What it means for your numbers
Take a $900,000 Brisbane house. Brisbane HVI prints a 0.6% monthly rise. The model is saying the same dwelling is now worth around $905,400 on paper. Is your house worth that $5,400 more? Statistically yes, on average. In practice the number you'll get on a sale is set by your specific suburb, lot, and the next pair of buyers who walk through. A capital-city HVI move is a tide indicator, not a valuation.
For investors modelling growth assumptions over a hold, the long-run capital-city HVI compound annual growth rate has averaged in the 5-7% range over rolling 20-year windows depending on the city, with material variation by decade. Anyone underwriting a 10-year leveraged hold at 8%+ growth is running an aggressive case, regardless of which series they cite. Plug a more honest growth figure into the capital gains tax calculator and the after-tax exit looks meaningfully different.
The cash rate is the single biggest driver of monthly HVI movement at the national level. The RBA cash rate impact article unpacks the transmission mechanism, and pairs naturally with any month's HVI release: rates fell, prices rose; rates held, prices flatlined; rates rose, prices softened. The lag between rate moves and HVI response runs roughly 3-6 months in most cycles.
Where the HVI doesn't work
Thin markets and small suburbs. The hedonic model needs comparable sales to anchor estimates; in a 200-dwelling country town with two sales a year, the suburb-level HVI is more modelling assumption than market signal. CoreLogic publishes confidence indicators alongside suburb data, and the platform's suburb pages on Burbfindersurface ABS Census and SA2-level rental data alongside hedonic estimates so you're not relying on a single thin series.

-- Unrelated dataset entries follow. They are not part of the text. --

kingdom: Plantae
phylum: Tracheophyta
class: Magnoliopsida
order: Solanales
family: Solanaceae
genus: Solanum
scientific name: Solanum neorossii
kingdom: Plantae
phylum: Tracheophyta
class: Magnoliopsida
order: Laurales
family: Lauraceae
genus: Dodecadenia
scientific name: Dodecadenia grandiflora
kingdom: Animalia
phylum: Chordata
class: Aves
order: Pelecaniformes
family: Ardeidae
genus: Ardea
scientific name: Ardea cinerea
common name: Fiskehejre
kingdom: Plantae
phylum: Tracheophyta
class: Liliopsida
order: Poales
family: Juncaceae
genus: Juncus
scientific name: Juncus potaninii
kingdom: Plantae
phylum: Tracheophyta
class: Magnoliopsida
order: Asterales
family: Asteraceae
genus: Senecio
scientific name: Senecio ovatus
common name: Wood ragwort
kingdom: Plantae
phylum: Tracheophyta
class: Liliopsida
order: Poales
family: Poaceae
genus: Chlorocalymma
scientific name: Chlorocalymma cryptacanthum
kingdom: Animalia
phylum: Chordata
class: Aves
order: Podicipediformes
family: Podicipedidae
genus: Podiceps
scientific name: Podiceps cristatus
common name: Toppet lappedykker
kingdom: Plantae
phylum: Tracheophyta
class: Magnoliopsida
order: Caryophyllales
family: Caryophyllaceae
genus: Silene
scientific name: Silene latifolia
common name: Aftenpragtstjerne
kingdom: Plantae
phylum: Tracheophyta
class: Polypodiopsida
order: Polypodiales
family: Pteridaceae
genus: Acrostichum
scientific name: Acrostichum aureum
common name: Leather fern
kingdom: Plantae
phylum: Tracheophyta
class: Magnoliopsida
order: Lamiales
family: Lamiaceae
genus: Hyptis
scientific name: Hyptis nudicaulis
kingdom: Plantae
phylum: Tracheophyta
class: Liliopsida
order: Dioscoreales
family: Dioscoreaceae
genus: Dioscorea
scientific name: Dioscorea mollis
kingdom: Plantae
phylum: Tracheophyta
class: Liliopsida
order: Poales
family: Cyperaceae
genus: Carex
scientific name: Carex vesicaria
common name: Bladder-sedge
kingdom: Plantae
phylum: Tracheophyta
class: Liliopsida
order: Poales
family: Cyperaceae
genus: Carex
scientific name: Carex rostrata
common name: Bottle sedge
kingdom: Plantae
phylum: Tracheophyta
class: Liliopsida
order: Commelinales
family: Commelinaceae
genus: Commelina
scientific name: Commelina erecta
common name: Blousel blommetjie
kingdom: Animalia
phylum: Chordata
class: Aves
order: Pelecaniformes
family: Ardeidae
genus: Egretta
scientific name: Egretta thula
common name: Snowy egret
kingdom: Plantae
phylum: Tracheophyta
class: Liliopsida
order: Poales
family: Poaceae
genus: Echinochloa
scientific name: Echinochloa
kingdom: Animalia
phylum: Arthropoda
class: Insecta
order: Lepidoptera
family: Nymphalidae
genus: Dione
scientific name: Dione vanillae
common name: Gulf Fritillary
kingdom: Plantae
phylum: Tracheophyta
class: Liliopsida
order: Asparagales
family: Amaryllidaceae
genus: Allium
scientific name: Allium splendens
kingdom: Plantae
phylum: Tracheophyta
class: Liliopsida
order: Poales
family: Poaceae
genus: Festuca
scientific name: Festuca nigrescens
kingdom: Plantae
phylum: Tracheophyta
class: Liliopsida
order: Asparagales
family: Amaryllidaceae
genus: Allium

Rural and acreage. The model handles standard suburban housing stock well; it estimates rural lifestyle blocks and large rural holdings less reliably. For those, valuer reports and direct comparables beat any index.
New estates. A masterplanned development with no sales history won't have a meaningful HVI for the first 18 months. The index needs a back catalogue.
How to actually use it
Read the monthly release on the first of each month. Note the combined-capitals change, the city-by-city table, and the rolling quarterly. Cross-check against ABS RPPI when the quarterly drops, and against PropTrack's monthly when both land in the same week. Ignore the daily ticks unless you're writing the daily wrap, in which case caveat them as smoothed-window noise.
For a personal decision (buy, sell, refinance), the HVI is background context. The number that matters is what your specific property would clear at this weekend, and that comes from a real agent appraisal or a recent comparable sale on your street, not from a national index.